Thursday, November 17, 2011

Day 9: Broken

The only thing worse than crying in the shower is wanting to cry, going through all the scenarios, and feeling nothing. I've had those nights. Tonight, was not one of those nights. Tonight, the floodgates opened. Tonight, I sat in the shower and let the water wash over me. Tonight, the tears came. And they just wouldn't stop. I arrogantly didn't think I would get to this point. I thought I had already grieved past relationships. I thought this was going to be a time of growing. I didn't know I would feel so broken. I didn't know I still felt so broken.

And I'm mad. I don't get mad often. It's not polite. I get frustrated. Or angry. Or disappointed. I can name off a list of more appropriate synonyms than mad. But right now I'm pissed. I'm mad at the people I've dated for treating me the way they did. I've mad at the people I haven't dated for mistreating me. And I'm mad at myself for letting it all happen!

I'm mad that I had him first. I'm mad that it was just a competition and a game for him. I'm mad that I was there when he was lonely. I'm mad at the pity apology. I'm mad that he shows up just when I'm moving on to get stuck in my head again. I'm mad for thinking he was trustworthy. I mad for letting it go on for too long. I'm mad for being the other women. I'm mad that he lied and cheated. I'm mad that he cared. I'm mad that I wasted all that time. I'm mad that he made excuses. I'm mad that he moved on so fast. I'm mad that he couldn't move on. I'm mad that he interfered. I'm mad that I opened up to him. I'm mad that he's still in my life. I'm mad that he made me cry. I'm mad that he didn't protect me. I'm mad that he broke my heart.

People always think a broken heart looks like this...

But what if it looks more like this. Smashed in a million pieces that don't all fit back together?

****

**Tasks and exercises**
(A) In the blog post, which words does the writer say she usually feels instead of mad?
(B) Where was the writer sitting when the tears came, according to the blog post?
(C) Resume the blog post about heartbreak after its final sentence.
You won't need the data that comes after the blog post.

****

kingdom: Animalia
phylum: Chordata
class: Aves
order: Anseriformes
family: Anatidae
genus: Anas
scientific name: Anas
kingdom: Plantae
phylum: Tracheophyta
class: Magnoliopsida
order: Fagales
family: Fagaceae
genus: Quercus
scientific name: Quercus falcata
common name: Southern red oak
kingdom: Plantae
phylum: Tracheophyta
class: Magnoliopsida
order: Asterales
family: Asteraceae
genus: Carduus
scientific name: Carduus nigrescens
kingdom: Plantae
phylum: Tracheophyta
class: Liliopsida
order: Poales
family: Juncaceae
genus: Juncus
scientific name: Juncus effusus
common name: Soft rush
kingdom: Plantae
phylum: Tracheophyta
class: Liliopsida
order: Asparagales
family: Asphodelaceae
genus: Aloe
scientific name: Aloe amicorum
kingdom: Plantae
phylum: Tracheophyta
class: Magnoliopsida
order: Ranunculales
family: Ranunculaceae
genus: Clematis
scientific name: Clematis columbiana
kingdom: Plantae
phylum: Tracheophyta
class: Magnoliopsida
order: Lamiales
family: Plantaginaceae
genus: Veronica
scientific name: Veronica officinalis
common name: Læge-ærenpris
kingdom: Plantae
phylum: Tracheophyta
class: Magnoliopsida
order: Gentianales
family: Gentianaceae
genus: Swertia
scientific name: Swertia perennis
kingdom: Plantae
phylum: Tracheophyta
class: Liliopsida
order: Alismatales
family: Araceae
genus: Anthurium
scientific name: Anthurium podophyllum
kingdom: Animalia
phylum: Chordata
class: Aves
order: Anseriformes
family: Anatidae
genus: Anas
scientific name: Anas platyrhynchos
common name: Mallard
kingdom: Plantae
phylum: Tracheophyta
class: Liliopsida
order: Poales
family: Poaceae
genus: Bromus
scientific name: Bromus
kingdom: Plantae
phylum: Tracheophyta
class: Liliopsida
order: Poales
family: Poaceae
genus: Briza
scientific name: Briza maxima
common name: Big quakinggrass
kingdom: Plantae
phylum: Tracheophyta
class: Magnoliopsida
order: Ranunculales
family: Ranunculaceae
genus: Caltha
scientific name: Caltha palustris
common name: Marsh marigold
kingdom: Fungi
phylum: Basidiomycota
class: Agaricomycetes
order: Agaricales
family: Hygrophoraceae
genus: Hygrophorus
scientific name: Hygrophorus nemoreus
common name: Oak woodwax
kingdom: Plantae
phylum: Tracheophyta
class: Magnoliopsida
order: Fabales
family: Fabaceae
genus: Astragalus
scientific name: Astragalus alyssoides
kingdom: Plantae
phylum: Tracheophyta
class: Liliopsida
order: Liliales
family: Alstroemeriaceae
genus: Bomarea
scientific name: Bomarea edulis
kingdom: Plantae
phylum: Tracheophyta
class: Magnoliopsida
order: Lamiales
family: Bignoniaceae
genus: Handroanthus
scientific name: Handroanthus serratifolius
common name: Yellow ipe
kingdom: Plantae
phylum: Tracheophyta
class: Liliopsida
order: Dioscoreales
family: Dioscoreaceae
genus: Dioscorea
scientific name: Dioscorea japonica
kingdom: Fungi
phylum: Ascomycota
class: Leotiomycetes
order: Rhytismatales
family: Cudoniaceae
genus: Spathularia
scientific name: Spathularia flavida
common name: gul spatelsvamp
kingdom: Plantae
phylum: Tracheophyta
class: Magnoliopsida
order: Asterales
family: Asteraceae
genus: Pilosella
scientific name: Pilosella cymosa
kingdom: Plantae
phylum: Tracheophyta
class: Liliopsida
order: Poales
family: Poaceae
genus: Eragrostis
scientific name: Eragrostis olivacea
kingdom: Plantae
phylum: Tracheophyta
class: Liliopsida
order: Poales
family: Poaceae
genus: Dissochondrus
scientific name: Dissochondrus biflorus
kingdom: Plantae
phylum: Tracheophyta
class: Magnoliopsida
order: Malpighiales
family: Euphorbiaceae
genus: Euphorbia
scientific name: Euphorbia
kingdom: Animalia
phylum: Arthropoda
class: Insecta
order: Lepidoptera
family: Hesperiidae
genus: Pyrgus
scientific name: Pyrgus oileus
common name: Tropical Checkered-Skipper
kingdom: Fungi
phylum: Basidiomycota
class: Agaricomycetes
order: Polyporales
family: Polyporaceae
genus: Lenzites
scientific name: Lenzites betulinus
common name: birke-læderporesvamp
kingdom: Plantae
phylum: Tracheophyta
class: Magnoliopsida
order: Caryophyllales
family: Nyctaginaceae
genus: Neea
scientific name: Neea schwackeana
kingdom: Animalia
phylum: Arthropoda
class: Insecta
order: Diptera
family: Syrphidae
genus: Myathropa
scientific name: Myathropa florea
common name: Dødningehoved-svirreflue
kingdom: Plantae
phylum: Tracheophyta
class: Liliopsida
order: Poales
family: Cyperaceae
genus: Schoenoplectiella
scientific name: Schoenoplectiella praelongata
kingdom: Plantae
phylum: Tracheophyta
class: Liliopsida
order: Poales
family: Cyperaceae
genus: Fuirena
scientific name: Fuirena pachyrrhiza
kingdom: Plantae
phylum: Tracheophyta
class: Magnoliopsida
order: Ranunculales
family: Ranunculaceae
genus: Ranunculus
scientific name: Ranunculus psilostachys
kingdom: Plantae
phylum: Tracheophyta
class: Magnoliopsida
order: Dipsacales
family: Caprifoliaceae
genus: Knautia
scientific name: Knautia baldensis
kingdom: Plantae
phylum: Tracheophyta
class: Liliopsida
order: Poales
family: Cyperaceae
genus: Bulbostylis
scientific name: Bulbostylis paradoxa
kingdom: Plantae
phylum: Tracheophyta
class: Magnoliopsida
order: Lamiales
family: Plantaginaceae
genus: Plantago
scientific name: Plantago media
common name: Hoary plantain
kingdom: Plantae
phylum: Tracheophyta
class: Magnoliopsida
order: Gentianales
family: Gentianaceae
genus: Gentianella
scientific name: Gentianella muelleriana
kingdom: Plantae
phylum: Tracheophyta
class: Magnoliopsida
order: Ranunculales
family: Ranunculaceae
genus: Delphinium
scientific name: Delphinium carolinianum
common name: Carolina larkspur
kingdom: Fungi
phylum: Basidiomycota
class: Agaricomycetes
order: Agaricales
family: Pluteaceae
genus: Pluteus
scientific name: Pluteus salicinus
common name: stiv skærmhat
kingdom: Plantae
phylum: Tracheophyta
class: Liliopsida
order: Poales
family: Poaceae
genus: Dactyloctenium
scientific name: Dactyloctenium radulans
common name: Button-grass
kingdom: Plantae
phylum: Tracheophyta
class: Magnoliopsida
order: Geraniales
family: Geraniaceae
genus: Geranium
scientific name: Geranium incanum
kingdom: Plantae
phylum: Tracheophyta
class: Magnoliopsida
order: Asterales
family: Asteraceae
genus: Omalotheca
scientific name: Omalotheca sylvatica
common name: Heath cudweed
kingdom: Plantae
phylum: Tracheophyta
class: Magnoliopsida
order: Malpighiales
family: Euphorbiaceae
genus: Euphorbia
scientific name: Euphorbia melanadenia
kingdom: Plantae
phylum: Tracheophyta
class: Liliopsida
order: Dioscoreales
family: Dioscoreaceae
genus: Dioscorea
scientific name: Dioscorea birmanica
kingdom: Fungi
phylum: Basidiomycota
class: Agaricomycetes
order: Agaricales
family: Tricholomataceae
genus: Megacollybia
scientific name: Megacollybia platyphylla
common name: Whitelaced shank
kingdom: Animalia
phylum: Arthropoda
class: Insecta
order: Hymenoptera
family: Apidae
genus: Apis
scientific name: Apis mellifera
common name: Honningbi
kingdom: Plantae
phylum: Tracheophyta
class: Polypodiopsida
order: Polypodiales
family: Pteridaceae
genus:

****

**Outputs by task**
(A) frustrated, angry, disappointed

(B) In the shower.

(C)
And so I cried. Out of anger and frustration. And I yelled. And I thought back to all the things that had happened. And then I prayed. The songs that kept running through my head while I was in the shower were Into Marvelous Light and Lead Me to the Cross:

Sin has lost its power. Death has lost its sting. From the grave You've risen- victoriously!
Into marvelous light I'm running... Out of darkness, out of shame.
By the cross You are the truth; You are the life; You are the way.

Lead me to the cross where Your love poured out.
Bring me to my knees. Lord, I lay me down.
Rid me of myself. I belong to you.
Lead me. Lead me to the cross.

And then I heard these words... In your presence, God, I'm completely satisfied. For You, I sing; I dance. I rejoice in this divine romance. I lift my heart and my hands to show my love!

That's what I want! A divine romance with God. A God that loves me more than I can fathom! A God that will never let me go. A God that will never disappoint me. A God that will never leave me. A God that will completely satisfy me! A God that will take all the pieces of my broken heart and not try to fit them back together, but will give me a new heart that is made complete and whole in Him!

2 comments:

  1. Thanks for being so open with everyone about everything. I respect that.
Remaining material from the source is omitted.